Other recommendations for future research are firstly that, in order to be able to compare the results of different studies, studies should standardise their methods of faecal sample collection, storage, isolation and analyses. Furthermore, microbiota studies should increase their follow-up time to see whether any differences that were found between intervention and control groups persist beyond the duration of the intervention and to search for associations with long-term health outcomes. In addition, since the effect of a pre-, pro- or synbiotic on infants after antibiotic treatment in the first week of life was only investigated by one study [35], more RCTs are necessary in this group of infants. Moreover, to assess the clinical potential of pre-, pro- or synbiotic supplementation, it is crucial that high quality RCTs with predetermined clinical outcomes are conducted. Lastly, only one study [34] explored the effects of their intervention on the metabolome. The metabolome gives an indication of the function of the microbiota, and how the microbiota affects metabolites in urine, faeces and blood serum [43]. While most included studies focused their microbiota analysis on the microbiota composition, the metabolome might reveal important information on the mechanics by which the microbiota influences its host.
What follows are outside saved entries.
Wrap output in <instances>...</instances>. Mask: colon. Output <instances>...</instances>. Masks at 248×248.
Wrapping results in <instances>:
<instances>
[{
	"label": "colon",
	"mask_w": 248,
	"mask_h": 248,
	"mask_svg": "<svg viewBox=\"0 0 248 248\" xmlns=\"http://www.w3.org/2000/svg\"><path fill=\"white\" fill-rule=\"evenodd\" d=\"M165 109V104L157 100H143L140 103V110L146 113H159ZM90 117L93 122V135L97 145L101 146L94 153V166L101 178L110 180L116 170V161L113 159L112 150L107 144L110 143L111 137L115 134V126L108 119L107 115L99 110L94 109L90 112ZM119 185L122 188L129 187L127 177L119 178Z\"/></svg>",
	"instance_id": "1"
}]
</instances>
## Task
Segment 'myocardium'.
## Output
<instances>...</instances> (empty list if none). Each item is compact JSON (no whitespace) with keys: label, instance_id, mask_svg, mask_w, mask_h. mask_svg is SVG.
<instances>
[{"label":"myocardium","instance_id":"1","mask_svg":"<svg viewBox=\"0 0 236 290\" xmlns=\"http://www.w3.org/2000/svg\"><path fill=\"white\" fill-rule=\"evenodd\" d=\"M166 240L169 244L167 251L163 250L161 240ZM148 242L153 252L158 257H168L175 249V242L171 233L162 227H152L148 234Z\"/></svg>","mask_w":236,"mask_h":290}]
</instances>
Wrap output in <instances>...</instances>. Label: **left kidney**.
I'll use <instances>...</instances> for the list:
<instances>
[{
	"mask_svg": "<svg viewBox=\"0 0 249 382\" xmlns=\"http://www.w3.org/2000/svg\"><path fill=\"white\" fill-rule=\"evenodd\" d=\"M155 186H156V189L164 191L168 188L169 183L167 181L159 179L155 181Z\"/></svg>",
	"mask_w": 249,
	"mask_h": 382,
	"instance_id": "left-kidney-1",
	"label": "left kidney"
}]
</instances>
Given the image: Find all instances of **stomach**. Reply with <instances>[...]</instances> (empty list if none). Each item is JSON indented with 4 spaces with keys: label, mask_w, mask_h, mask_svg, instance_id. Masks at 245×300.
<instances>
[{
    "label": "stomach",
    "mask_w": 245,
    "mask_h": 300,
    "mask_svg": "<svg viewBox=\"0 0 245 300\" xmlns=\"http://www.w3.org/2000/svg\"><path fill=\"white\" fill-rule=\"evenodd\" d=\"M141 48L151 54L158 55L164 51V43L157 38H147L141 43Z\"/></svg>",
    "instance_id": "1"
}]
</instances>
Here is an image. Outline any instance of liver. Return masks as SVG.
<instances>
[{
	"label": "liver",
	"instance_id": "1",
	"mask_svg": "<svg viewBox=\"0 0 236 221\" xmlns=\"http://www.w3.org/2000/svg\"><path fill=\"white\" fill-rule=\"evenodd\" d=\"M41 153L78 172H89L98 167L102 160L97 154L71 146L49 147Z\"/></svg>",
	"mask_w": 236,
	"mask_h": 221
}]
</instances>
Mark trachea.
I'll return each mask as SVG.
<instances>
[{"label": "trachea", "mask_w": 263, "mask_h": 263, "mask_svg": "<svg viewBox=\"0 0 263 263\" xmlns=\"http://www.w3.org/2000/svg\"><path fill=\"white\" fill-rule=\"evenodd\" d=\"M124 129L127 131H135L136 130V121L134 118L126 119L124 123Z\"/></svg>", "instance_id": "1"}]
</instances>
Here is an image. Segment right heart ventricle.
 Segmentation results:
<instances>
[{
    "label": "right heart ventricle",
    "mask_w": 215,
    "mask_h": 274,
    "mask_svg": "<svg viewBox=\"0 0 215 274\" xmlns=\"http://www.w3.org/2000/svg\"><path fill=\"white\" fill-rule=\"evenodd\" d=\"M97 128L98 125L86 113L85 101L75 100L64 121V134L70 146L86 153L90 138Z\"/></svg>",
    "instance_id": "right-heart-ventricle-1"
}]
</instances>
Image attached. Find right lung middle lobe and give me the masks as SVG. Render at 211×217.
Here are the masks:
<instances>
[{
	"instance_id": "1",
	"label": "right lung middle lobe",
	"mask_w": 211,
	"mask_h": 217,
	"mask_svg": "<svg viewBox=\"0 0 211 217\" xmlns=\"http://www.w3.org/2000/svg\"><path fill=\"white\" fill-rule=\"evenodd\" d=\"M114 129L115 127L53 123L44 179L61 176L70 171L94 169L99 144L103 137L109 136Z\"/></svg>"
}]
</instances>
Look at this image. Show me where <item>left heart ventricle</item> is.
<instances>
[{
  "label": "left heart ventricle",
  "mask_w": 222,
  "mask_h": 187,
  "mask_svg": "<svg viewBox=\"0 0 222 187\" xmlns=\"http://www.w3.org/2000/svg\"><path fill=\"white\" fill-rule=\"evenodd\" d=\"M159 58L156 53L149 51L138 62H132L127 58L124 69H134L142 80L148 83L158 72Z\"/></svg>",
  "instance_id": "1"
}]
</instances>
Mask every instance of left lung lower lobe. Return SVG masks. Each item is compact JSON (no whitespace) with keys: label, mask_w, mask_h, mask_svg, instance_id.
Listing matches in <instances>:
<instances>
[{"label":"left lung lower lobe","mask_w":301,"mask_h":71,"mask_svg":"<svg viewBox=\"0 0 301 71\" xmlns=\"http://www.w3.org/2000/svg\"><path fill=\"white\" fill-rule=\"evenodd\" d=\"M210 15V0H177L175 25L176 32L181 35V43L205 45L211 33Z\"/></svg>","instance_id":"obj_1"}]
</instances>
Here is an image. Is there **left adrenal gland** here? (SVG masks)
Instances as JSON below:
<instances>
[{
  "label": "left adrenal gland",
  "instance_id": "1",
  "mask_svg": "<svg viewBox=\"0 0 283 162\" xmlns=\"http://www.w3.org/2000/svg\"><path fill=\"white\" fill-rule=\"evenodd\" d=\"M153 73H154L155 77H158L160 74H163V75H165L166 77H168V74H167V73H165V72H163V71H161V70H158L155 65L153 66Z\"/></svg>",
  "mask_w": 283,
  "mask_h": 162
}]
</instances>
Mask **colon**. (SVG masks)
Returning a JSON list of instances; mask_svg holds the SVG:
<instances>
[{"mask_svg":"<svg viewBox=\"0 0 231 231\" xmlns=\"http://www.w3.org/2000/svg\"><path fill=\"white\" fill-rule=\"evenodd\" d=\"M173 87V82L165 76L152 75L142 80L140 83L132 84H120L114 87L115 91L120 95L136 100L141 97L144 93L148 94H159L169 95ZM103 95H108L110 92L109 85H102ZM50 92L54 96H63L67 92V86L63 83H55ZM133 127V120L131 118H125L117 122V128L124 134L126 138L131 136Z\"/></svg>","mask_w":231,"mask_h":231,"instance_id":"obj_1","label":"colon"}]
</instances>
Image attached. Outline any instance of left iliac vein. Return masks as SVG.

Supplementation of pre-, pro- or synbiotics in Caesarean-born infants and infants who received antibiotics early in life mostly increased the phyla, families, genera and species that corresponded to the pro- or synbiotic intervention that was administered, while the effects of a prebiotic generally did not reach statistical significance. Supplementation of these at-risk children to restore the microbiota to a composition more similar to vaginally born infants (i.e. predominant colonisation by Bifidobacteria and Lactobacilli) may alleviate some of the negative consequences of a disrupted microbiota. However, more high-quality research is needed to explicate the clinical effects of such microbiota changes and to determine which pre-, pro- or synbiotic products are most effective.